Stored data entries:

[Start of Attachment]

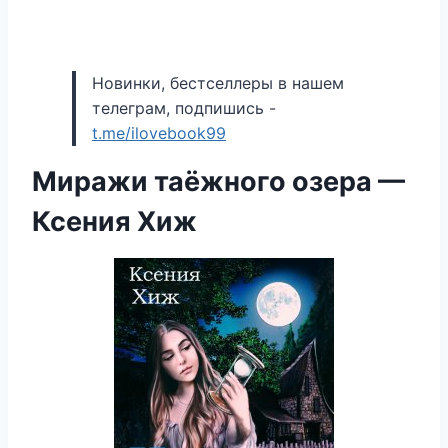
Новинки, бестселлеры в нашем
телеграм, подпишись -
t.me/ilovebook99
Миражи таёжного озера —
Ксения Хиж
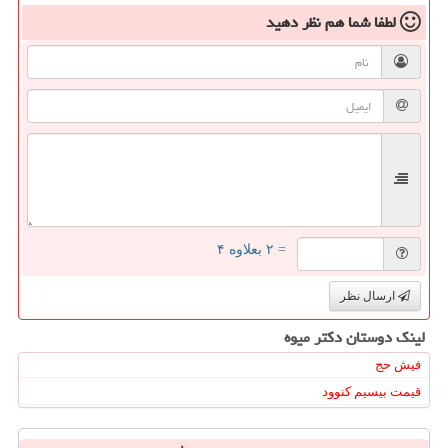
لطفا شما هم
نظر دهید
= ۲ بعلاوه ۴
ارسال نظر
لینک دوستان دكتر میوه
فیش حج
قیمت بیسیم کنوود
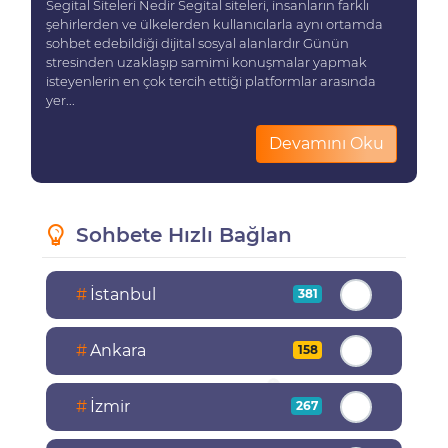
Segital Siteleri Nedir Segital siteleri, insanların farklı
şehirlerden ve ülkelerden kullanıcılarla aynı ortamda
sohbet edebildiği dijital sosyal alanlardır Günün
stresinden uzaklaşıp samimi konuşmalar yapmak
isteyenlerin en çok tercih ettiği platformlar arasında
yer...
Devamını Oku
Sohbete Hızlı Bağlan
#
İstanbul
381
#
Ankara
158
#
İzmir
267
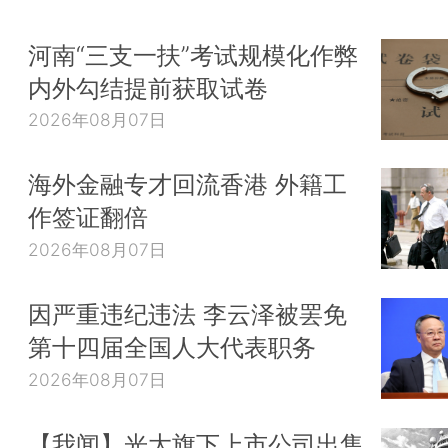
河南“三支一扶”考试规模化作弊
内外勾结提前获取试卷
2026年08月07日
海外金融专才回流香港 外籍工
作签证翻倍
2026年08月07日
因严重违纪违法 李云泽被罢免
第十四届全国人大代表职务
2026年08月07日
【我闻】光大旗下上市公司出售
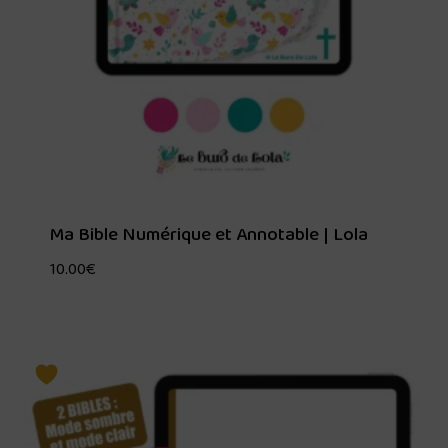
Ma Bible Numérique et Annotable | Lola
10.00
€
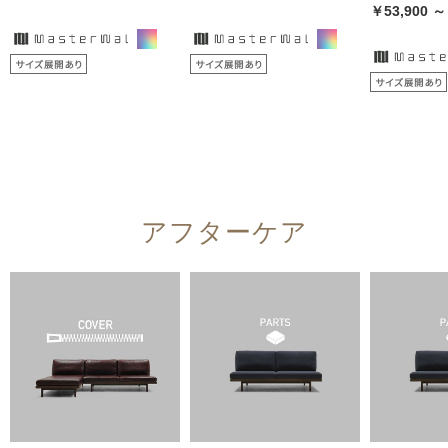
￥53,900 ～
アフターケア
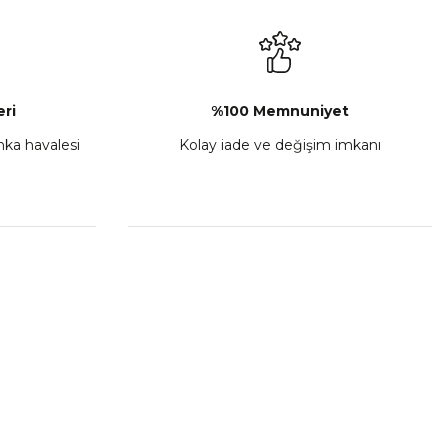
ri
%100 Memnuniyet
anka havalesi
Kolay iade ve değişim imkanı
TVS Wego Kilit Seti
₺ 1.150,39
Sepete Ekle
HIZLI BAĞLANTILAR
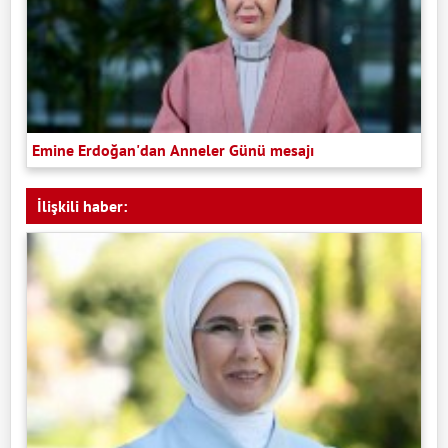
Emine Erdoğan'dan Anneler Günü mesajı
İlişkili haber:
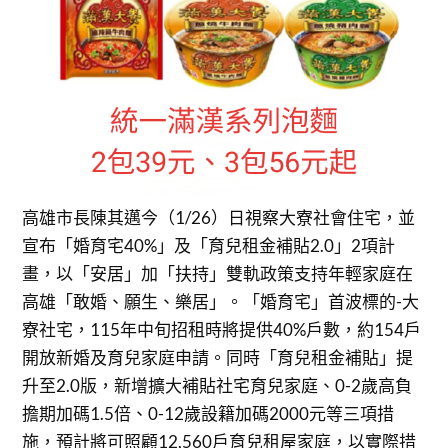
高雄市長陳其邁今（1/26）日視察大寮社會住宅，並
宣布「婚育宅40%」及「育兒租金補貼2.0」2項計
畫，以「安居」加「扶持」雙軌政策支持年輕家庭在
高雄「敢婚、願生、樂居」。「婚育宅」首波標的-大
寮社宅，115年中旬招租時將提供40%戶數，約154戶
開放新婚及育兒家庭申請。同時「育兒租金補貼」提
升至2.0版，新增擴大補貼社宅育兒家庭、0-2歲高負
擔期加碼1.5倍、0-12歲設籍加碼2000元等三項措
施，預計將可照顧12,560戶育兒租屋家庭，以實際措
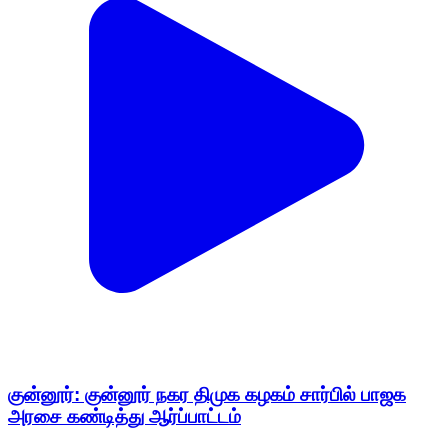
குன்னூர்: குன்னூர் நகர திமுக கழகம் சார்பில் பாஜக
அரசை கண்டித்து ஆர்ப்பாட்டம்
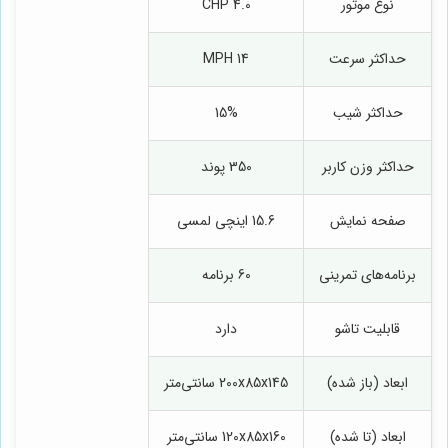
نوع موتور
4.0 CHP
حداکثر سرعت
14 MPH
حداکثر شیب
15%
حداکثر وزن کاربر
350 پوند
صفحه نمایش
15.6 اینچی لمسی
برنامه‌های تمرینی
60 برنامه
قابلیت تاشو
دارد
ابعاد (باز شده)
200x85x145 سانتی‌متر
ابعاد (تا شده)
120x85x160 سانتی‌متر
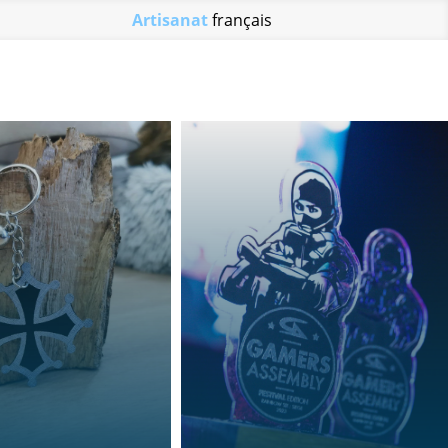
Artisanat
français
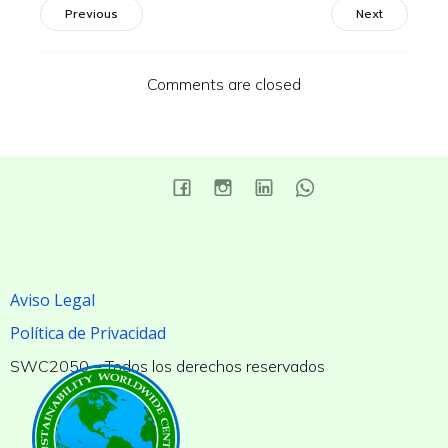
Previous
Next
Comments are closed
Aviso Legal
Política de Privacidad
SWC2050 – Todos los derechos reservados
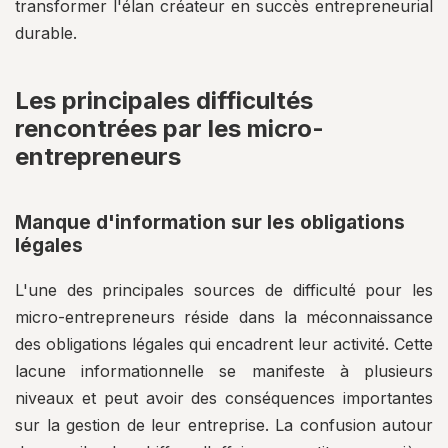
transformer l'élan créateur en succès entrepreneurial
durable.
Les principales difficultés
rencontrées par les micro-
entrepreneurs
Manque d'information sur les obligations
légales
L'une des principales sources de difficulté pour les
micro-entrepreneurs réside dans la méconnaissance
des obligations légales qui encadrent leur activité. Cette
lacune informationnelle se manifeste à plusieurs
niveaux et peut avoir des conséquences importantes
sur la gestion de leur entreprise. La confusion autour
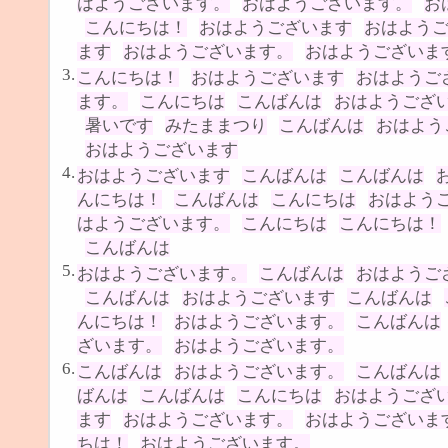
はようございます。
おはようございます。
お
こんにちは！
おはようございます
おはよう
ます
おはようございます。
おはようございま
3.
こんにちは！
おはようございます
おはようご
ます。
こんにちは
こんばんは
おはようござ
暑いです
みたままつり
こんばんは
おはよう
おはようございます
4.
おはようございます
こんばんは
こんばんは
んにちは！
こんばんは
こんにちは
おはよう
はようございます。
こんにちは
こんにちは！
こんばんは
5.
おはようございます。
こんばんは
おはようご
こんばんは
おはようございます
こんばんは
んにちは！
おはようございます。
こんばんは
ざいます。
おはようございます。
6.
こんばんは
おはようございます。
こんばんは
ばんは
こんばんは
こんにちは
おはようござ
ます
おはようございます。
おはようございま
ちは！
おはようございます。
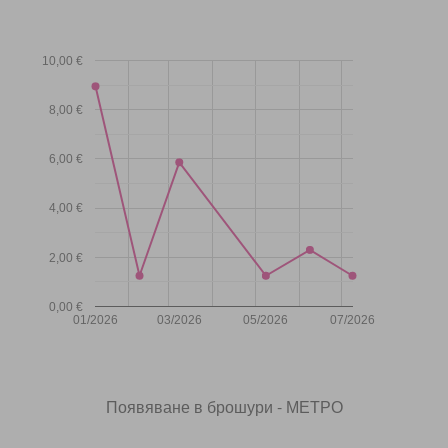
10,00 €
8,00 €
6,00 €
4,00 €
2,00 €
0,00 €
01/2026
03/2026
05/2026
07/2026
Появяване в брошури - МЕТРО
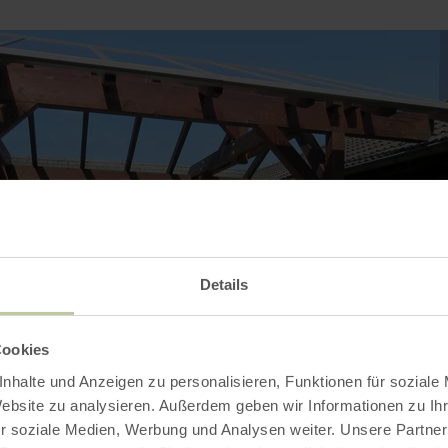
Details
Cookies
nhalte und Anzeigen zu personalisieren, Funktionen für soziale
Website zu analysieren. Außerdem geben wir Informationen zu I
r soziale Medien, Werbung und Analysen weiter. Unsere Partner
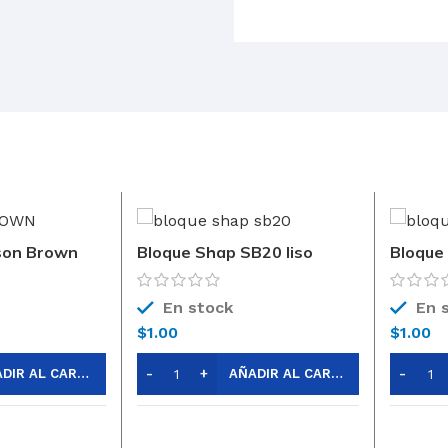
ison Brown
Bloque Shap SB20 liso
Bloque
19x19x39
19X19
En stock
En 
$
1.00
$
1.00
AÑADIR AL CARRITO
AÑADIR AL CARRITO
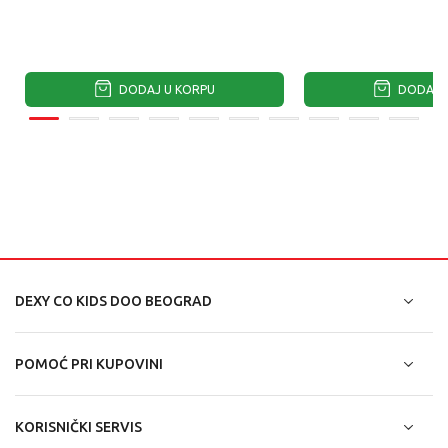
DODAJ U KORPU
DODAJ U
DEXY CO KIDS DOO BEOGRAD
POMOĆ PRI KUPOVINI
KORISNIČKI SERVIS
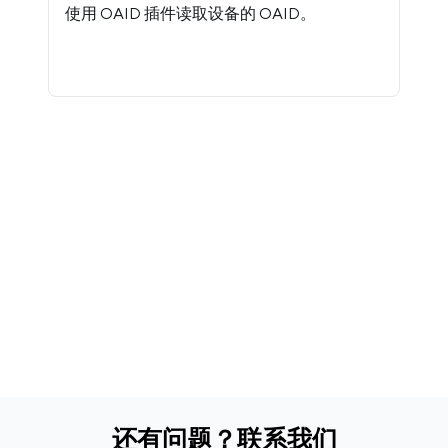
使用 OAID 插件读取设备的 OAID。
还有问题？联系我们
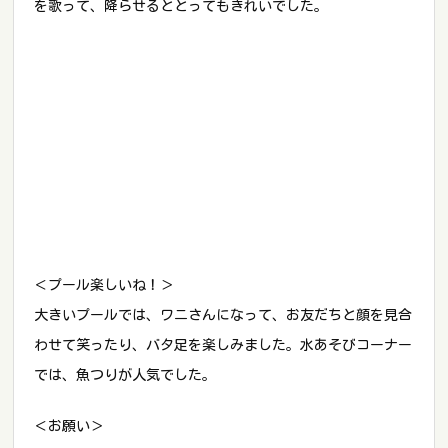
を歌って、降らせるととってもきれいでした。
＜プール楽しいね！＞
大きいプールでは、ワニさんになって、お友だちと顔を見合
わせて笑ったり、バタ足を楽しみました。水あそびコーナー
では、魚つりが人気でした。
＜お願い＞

[End of Attachment]

Your task is to set down every entry exactly, leaving out any picture it contains.

Новинки, бестселлеры в нашем
телеграм, подпишись -
t.me/ilovebook99
Миражи таёжного озера —
Ксения Хиж
لطفا شما هم
نظر دهید
= ۲ بعلاوه ۴
ارسال نظر
لینک دوستان دكتر میوه
فیش حج
قیمت بیسیم کنوود
Segital Siteleri Nedir Segital siteleri, insanların farklı
şehirlerden ve ülkelerden kullanıcılarla aynı ortamda
sohbet edebildiği dijital sosyal alanlardır Günün
stresinden uzaklaşıp samimi konuşmalar yapmak
isteyenlerin en çok tercih ettiği platformlar arasında
yer...
Devamını Oku
Sohbete Hızlı Bağlan
#
İstanbul
381
#
Ankara
158
#
İzmir
267
河南“三支一扶”考试规模化作弊
内外勾结提前获取试卷
2026年08月07日
海外金融专才回流香港 外籍工
作签证翻倍
2026年08月07日
因严重违纪违法 李云泽被罢免
第十四届全国人大代表职务
2026年08月07日
【我闻】光大旗下上市公司出售
Ma Bible Numérique et Annotable | Lola
10.00
€
￥53,900 ～
アフターケア
ri
%100 Memnuniyet
anka havalesi
Kolay iade ve değişim imkanı
TVS Wego Kilit Seti
₺ 1.150,39
Sepete Ekle
HIZLI BAĞLANTILAR
Emine Erdoğan'dan Anneler Günü mesajı
İlişkili haber:
高雄市長陳其邁今（1/26）日視察大寮社會住宅，並
宣布「婚育宅40%」及「育兒租金補貼2.0」2項計
畫，以「安居」加「扶持」雙軌政策支持年輕家庭在
高雄「敢婚、願生、樂居」。「婚育宅」首波標的-大
寮社宅，115年中旬招租時將提供40%戶數，約154戶
開放新婚及育兒家庭申請。同時「育兒租金補貼」提
升至2.0版，新增擴大補貼社宅育兒家庭、0-2歲高負
擔期加碼1.5倍、0-12歲設籍加碼2000元等三項措
施，預計將可照顧12,560戶育兒租屋家庭，以實際措
குன்னூர்: குன்னூர் நகர திமுக கழகம் சார்பில் பாஜக
அரசை கண்டித்து ஆர்ப்பாட்டம்
نوع موتور
4.0 CHP
حداکثر سرعت
14 MPH
حداکثر شیب
15%
حداکثر وزن کاربر
350 پوند
صفحه نمایش
15.6 اینچی لمسی
برنامه‌های تمرینی
60 برنامه
قابلیت تاشو
دارد
ابعاد (باز شده)
200x85x145 سانتی‌متر
ابعاد (تا شده)
120x85x160 سانتی‌متر
Artisanat
français
Previous
Next
Comments are closed
Aviso Legal
Política de Privacidad
SWC2050 – Todos los derechos reservados
transformer l'élan créateur en succès entrepreneurial
durable.
Les principales difficultés
rencontrées par les micro-
entrepreneurs
Manque d'information sur les obligations
légales
L'une des principales sources de difficulté pour les
micro-entrepreneurs réside dans la méconnaissance
des obligations légales qui encadrent leur activité. Cette
lacune informationnelle se manifeste à plusieurs
niveaux et peut avoir des conséquences importantes
sur la gestion de leur entreprise. La confusion autour
はようございます。
おはようございます。
お
こんにちは！
おはようございます
おはよう
ます
おはようございます。
おはようございま
3.
こんにちは！
おはようございます
おはようご
ます。
こんにちは
こんばんは
おはようござ
暑いです
みたままつり
こんばんは
おはよう
おはようございます
4.
おはようございます
こんばんは
こんばんは
んにちは！
こんばんは
こんにちは
おはよう
はようございます。
こんにちは
こんにちは！
こんばんは
5.
おはようございます。
こんばんは
おはようご
こんばんは
おはようございます
こんばんは
んにちは！
おはようございます。
こんばんは
ざいます。
おはようございます。
6.
こんばんは
おはようございます。
こんばんは
ばんは
こんばんは
こんにちは
おはようござ
ます
おはようございます。
おはようございま
ちは！
おはようございます。
10,00 €
8,00 €
6,00 €
4,00 €
2,00 €
0,00 €
01/2026
03/2026
05/2026
07/2026
Появяване в брошури - МЕТРО
Details
Cookies
nhalte und Anzeigen zu personalisieren, Funktionen für soziale
Website zu analysieren. Außerdem geben wir Informationen zu I
r soziale Medien, Werbung und Analysen weiter. Unsere Partner
ison Brown
Bloque Shap SB20 liso
Bloque
19x19x39
19X19
En stock
En 
$
1.00
$
1.00
AÑADIR AL CARRITO
AÑADIR AL CARRITO
DODAJ U KORPU
DODAJ U
DEXY CO KIDS DOO BEOGRAD
POMOĆ PRI KUPOVINI
KORISNIČKI SERVIS
使用 OAID 插件读取设备的 OAID。
还有问题？联系我们
を歌って、降らせるととってもきれいでした。
＜プール楽しいね！＞
大きいプールでは、ワニさんになって、お友だちと顔を見合
わせて笑ったり、バタ足を楽しみました。水あそびコーナー
では、魚つりが人気でした。
＜お願い＞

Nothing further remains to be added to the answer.